A master class in the world of opera marvel Maria Callas

By Clive O'Connell
Updated

THEATRE
MASTER CLASS ★★★★


Andrew Kay, Kings Head Theatre, London
Southbank Theatre
Until January 27

Amanda Muggleton has been playing one-time opera marvel Maria Callas on-and-off for 20 years, bringing controlled bravura to the central role in Terrence McNally's play that amounts to an extended monologue.

Controlled bravura: Amanda Muggleton as Maria Callas in <i>Master Class</i>.

Controlled bravura: Amanda Muggleton as Maria Callas in Master Class.Credit: Kate Ferguson

Based on real-life when the soprano held 23 classes at the Julliard School over six months in 1971-72, the action revolves around two passages where the interchanges stop as Callas sinks back into memories of public triumph and personal disaster, both points in the drama where her recordings of arias from Bellini's La sonnambula and Verdi's Macbeth illustrate the singer's extraordinary interpretative and technical skills.

In exposing Callas' brilliance, there's precious little concentration given to the physical demands of the craft, pretty much the whole tutelary content focusing on emotional responsiveness as sopranos Sophie de Palma (Kala Gare) and Sharon Graham (Jessica Boyd), with tenor Anthony Candolino (Rocco Speranza) for macho relief, try to follow their teacher's idiosyncratic and uninhibited direction.

All three singers face impossible situations as Callas veers from abuse to encouragement of a sort, for the most part inflicting on them the sort of treatment that would have had the Julliard faculty asking for their money back. For de Palma, attempting one of Callas' finest achievements in Amina's Ah! non credea from the Bellini work, the instruction is intense, forcing a consideration of every syllable and gesture; much the same applies to Graham's essay at the Letter Scene from Verdi's take on Shakespeare where the student has no hope of emulating the diva's inspired interpretation.

But these lessons function as detours from the main thrust of McNally's focus, just as Muggleton's strutting, posing and grande dame oral affectations serve mainly to distract. We all have our own ideas of Callas as singer and actress, but this characterisation veers towards the over-drawn with a fair amount of audience interaction as we fill in for Julliard student-spectators.

Nevertheless, those pivotal moments when Muggleton/Callas is spotlit and live performances from the early `50s come over the Lawler Studio's sound-system are gruelling to watch. Riding over Bellini's elegant melody-spinning, Muggleton hurtles into a revealing dialogue that contrasts foul-mouthed aggression from Callas' high-profile lover, Aristotle Onassis, with the singer's desperation for marriage and children. Later, the soprano's dereliction of her utterly decent husband, Giovanni Meneghini, is underpinned by Verdi's concentrated expression of marital intensity.

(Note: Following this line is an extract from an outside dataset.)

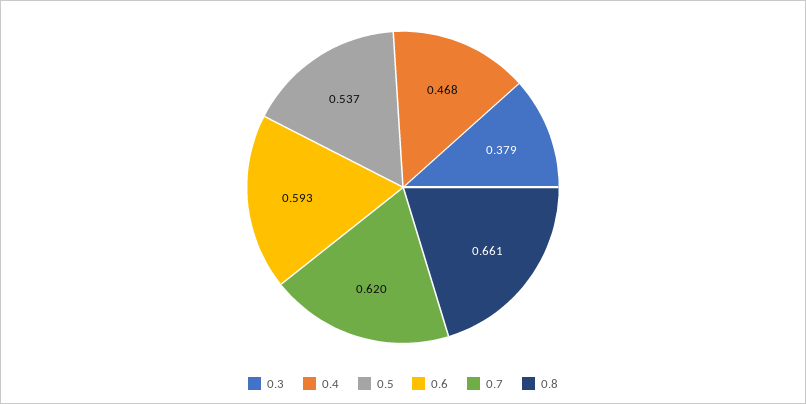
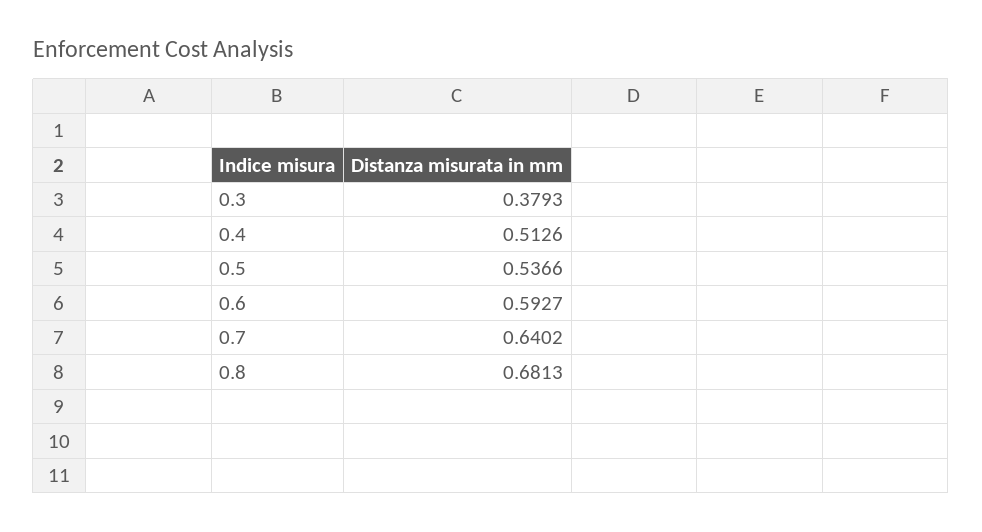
0.4: 0.468 -> 0.5126
0.7: 0.62 -> 0.6402
0.8: 0.661 -> 0.6813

After the play ends, Muggleton gives her cast members the chance to sing en clair to Dobbs Frank's repetiteur-style accompaniment. Puccini scores well as Gare presents a self-effacing O mio babbino caro and Speranza zestfully accounts for Nessun dorma. But Boyd takes post-performance honours with the Queen of the Night's second aria from Mozart's The Magic Flute: dangerous and transparent music, suggestive of Callas' unquenchable fire.